Professional Lawrence, Kansas


Description

Something special starts here.

You can’t define it, but you know it when you see it: the difference between an average life and the good life. When your cup is full – with joy, purpose and lifelong health – it shows. At LMH Health, we are all about healthy people, healthy communities and healthy futures, and that makes us your destination for an exceptional career. From flexible, work-life harmony to competitive pay and great advancement potential, find everything you’re looking for at LMH Health.
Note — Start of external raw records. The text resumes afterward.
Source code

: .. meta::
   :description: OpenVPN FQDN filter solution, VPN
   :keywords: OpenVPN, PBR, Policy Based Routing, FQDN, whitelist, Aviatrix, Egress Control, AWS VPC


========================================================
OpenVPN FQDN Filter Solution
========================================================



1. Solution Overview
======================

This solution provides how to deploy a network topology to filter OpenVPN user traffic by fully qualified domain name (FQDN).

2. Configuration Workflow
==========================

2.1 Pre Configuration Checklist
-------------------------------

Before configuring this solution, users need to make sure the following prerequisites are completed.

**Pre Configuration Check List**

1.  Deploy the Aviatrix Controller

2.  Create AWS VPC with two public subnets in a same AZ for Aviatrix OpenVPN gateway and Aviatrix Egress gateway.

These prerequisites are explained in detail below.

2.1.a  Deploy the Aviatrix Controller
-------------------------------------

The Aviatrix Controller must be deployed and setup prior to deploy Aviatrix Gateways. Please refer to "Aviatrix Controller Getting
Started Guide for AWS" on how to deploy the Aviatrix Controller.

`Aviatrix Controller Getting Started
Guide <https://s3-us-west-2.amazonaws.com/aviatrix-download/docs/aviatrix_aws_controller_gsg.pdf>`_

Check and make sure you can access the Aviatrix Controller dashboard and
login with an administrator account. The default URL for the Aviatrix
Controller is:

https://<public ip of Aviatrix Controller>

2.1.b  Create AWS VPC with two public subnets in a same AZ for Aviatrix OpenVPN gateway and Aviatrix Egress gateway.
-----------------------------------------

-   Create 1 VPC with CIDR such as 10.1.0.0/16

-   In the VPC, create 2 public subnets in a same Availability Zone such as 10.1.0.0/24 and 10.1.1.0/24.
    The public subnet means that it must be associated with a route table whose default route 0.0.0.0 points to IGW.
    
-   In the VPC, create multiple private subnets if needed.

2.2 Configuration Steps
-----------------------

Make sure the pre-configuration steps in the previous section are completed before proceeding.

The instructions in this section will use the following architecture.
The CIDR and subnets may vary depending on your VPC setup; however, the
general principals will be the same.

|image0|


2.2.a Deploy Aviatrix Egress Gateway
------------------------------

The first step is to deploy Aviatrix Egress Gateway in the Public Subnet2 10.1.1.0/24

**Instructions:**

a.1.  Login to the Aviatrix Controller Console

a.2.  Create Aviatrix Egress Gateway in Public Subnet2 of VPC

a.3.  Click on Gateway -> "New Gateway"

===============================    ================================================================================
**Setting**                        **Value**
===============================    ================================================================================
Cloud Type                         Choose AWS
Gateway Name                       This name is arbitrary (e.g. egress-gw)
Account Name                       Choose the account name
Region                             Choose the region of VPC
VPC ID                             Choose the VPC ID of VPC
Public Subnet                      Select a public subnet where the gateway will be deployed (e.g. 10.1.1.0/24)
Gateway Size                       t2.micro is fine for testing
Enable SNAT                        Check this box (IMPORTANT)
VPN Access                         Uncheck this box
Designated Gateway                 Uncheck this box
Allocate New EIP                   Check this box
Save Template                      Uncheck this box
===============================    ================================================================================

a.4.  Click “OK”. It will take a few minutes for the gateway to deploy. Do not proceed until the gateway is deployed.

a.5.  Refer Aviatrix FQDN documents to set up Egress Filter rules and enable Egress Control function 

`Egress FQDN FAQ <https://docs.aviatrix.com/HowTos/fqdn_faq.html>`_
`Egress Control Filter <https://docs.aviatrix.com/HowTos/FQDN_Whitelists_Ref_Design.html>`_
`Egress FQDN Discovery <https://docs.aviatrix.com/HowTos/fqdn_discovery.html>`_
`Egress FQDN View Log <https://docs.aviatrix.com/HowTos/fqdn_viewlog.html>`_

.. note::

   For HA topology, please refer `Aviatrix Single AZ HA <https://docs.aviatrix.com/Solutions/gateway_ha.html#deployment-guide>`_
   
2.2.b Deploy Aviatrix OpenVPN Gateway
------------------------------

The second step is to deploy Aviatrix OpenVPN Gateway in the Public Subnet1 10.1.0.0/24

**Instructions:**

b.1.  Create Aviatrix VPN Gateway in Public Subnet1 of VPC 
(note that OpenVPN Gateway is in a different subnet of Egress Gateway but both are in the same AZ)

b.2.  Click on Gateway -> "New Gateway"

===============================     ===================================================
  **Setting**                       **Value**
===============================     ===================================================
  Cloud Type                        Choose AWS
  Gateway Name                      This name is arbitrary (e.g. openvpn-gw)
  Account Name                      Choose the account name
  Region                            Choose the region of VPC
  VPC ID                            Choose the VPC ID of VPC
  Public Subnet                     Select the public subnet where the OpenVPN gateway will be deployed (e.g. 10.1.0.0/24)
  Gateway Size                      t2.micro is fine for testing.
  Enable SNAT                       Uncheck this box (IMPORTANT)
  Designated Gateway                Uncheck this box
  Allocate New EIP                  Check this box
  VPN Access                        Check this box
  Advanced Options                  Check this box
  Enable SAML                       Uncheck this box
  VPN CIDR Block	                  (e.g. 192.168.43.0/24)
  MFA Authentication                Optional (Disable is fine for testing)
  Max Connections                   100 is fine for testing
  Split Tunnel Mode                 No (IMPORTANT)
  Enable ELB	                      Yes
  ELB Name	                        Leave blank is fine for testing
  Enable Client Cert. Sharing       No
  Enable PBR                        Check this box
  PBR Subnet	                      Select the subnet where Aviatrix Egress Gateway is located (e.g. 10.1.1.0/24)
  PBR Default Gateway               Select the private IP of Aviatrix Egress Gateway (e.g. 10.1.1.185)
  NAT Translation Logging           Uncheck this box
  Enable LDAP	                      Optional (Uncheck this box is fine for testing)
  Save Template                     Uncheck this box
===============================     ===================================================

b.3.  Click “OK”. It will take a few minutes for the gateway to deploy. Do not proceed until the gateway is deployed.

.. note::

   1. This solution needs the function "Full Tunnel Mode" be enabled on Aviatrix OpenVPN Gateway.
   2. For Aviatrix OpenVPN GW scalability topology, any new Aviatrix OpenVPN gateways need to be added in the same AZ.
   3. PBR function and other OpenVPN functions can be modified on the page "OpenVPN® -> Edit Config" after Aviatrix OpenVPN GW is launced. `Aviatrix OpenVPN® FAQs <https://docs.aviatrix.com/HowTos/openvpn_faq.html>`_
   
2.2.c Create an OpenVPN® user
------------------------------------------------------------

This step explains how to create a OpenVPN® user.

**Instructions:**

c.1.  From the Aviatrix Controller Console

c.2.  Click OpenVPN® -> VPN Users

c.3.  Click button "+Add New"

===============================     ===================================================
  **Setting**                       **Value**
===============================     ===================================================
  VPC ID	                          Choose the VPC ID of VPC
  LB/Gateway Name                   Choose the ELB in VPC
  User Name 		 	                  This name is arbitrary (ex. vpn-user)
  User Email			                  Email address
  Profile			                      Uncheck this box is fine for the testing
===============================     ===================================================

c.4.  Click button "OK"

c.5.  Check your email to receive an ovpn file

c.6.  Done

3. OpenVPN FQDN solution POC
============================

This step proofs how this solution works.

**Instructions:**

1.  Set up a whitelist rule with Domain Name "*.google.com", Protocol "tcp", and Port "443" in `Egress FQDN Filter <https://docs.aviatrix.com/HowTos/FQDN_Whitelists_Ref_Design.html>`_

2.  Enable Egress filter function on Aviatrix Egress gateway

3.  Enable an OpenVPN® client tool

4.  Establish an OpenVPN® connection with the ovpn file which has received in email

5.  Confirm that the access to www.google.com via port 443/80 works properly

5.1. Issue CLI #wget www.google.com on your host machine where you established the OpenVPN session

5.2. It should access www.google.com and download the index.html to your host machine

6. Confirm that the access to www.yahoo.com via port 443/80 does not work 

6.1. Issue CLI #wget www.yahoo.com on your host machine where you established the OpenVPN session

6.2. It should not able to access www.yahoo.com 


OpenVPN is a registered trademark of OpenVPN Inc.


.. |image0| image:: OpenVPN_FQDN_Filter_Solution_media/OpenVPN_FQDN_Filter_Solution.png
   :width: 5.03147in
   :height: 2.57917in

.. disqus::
You'll find everything you’re looking for at LMH Health:

  • Join a team that cares about the community
  • Tuition reimbursement to support continuing education
  • Professional development and recognition
  • Excellent Benefits


We’re looking for you.

Oversee the Managed Care hospital and professional billing analytics including financial interpretation of contracts terms, contract modeling, financial analyses, EPIC contract build, audit and maintenance and identification of revenue enhancing opportunities. Develop alternative financial proposals that are within the budget parameters, based on analysis and modeling of contract performance by developing and preparing revised models using sound rationale, and present recommendations to Managed Care leadership. 

Responsibilities: 

  • Develop and maintain collaborative relations with the hospital and LMH Health provider and operations team.
  • Gather and interpret data from a variety of sources to provide accurate and complex data analysis supporting payer contract negotiations.
  • With a solid knowledge of healthcare revenue cycle processes and information, be able to work with all levels of healthcare professionals (both clinical and non-clinical), and interface with all payers to advance issue resolutions and strategic initiatives.
  • Perform financial analysis responsibilities such as developing new business pro formas, service line program profitability analysis, total cost of care claims analysis, and forecasting work.
  • Complete financial impact analysis of hospital and professional contract negotiations, including modeling of contract proposals, reporting of contract proposal impact, performance and quantifying financial impact of these proposals for future year(s) and developing alternative proposals within the budget parameters.
  • Present analysis and recommendations to leadership after prepare multiple analyses and presentations by extracting data from systems including relational databases utilizing strong expertise in Excel.
  • Evaluates the need to create new or modify existing ad hoc and/or customized reports. 
  • Analyze contracts and prepare all supporting schedules necessary This includes but not limited to: reviewing all new contracts/amendments, meeting with Patient Financial Services staff to review changes, communicating with the payors to receive all updates on current basis, researching and downloading data form payor sites, analyzing and comparing new fee schedules to the prior fee schedules, preparing all uploads, validating input and updating reimbursement contracts.
  • Audit all Managed Care contracts and amendments as received to ensure that all contract are current and calculating correctly.
  • Proactively model all changes to fee schedules to determine the financial impact on revenue and communicate with leadership.

Qualifications:

Required: 

  • B.S. or B.A degree in business, with an emphasis in statistics, computer science, mathematics, informatics, public health or another field requiring extensive data analysis required.
  • 2+ years prior healthcare experience related to managed care contracting or payer relations data analysis.
  • Experience in health care data analysis and visualization methods.
  • Demonstrated experience in health care analytics, statistical analysis or regulatory reporting may be considered in lieu of degree.

Our Cultural Beliefs

  • Patient First. We consider the patient first in everything we do.
  • Better Together. We actively strive to be a diverse LMH Health team that works together to achieve excellence.
  • Listen/Speak Up. We embrace a diverse culture of open, respectful, well-intended communication where we listen, share, and value ideas to create equitable solutions.
  • Innovate! We actively explore new ideas and approach change with agility and an open mind.
  • Own It/Solve It. We hold ourselves accountable for our actions and we collaborate for solutions.
  • In Joy. We create a workplace that is both fun and meaningful.

At LMH Health, we value inclusion and diversity. We are an equal opportunity employer and encourage all to apply. Employment is decided on the basis of experience and qualifications that meet the business need.